There is no doubt that 2015 was a difficult year for the divergence trade, notably EUR/$ lower.

Yes, that's one way of putting it.

But we don’t think there is a mystery as to what happened. Disagreement within the ECB has hampered the implementation of QE, which was one driver that caused the bounce in EUR/$ from 1.05 to 1.14 and temporarily put the Dollar on the back foot (the other driver being the dovish shift from the Fed at the March meeting). We certainly do not subscribe to the theory that Dollar strength is over now that lift-off has occurred, which is a popular view in some quarters given the behavior of the greenback during past hiking cycles. We think such historical comparisons ignore what a unique policy experiment has just ended: an emergency setting for policy rates since 2008, large scale asset purchases that more than quintupled the Fed’s balance sheet, and forward guidance that prevented interest differentials from moving more strongly in favor of the Dollar. The unwinding of all this will on our estimates drive the Dollar around 14 percent stronger through end-2017, with front-end rate differentials continuing to dictate that move (Exhibit 2). The Dollar is a buy.

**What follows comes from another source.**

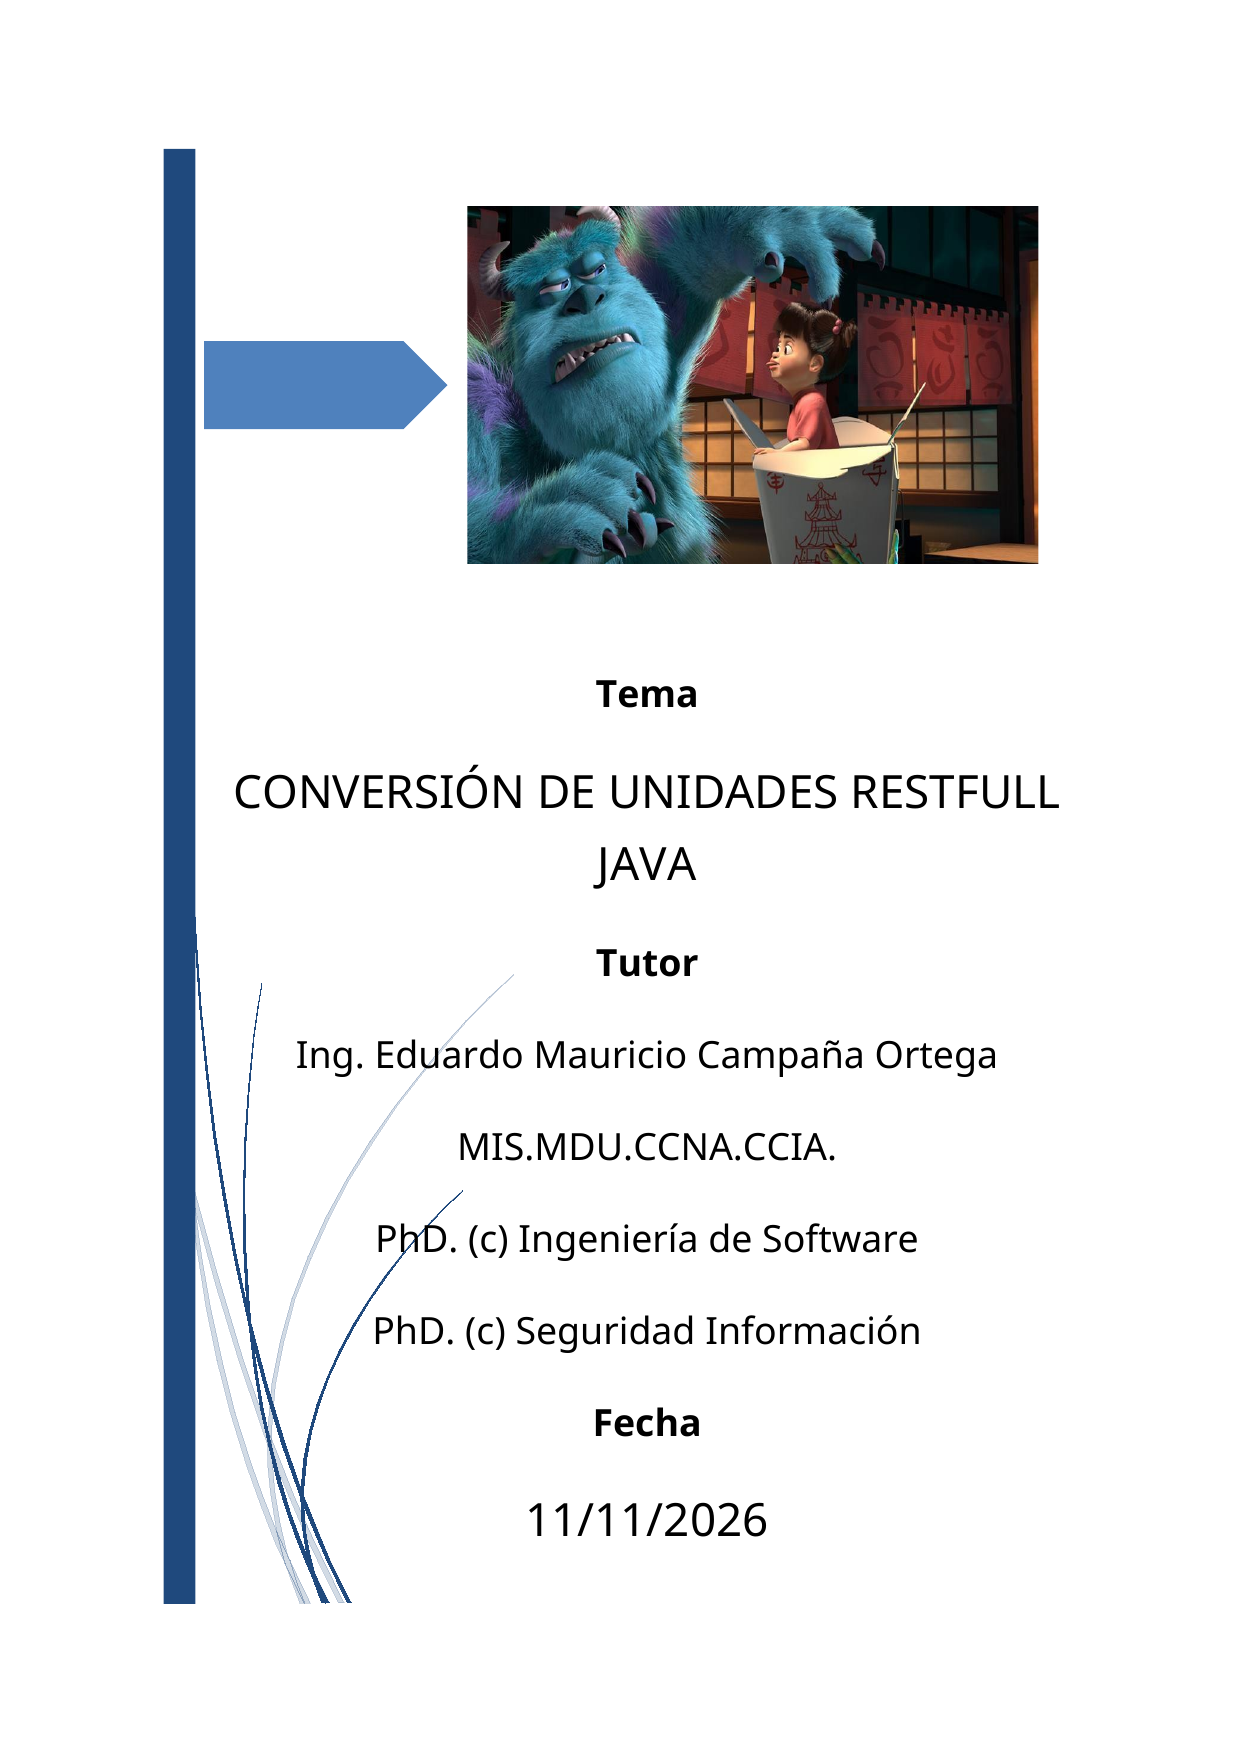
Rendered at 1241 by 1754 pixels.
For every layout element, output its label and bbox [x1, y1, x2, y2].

For the benefit of those who are not convinced, and who have been kermitted one time too many, here is BofA Merrill Lynch with the variant perspective:

The dollar was mixed in the aftermath of the FOMC today with the market nearly fully priced for the first hike in 9 years. The still optimistic tone of the statement with respect to the labor market and growth, the unlimited ON RRP facility (strengthening the Fed’s ability to control short-rates) and with the dot plots still signaling 4 2016 hikes, the USD initially rallied--though later retraced—price action inconsistent with market’s expectation for a dovish hike. However, the USD’s experience of strengthening the 3-6 months into the first Fed hike, only to selloff in the months after, leaves us hesitant to read today’s Statement and Press conference as unencumbered bullish USD factor. More specifically, net USD long positioning was still quite high heading into the meeting, therefore, the USD’s retracement was likely a reflection of position adjustment than a fundamental catalyst. The mixed price action suggests today’s meeting will not be a near-term catalyst for the USD to rally further.

 

Dollar performance going forward (now that the Fed has started the normalization process) will depend on: First, US data and the pace of hikes—if the Fed is able to hike 4 times next year versus the 2 priced into the market, the USD will move higher in our view, particularly against a backdrop of further policy easing by the ECB and BOJ in 2016. A sharp RMB depreciation could slow the pace of USD appreciation, in our view. And second, equity performance which, in part, will reflect the market’s assessment of the ability of the economy to handle higher rates (and a higher USD). Given the USD’s positive correlation with equities, any weakness here will likely hamper USD gains against funding currencies like the EUR and JPY in this scenario. Recent financial market volatility and the Fed’s still consistent message of conducting 4 hikes in 2016 (vs only 2 priced by the market) make us cautious on this front.

And there you have it: two opinions, two diametrically opposite conclusions.

Confused? That's the point. However, if one had to come up with a coherent trade from all of the above, it would be to go alongside Goldman's prop traders, which is by definition precisely the opposite of what Goldman's clients are advised to do.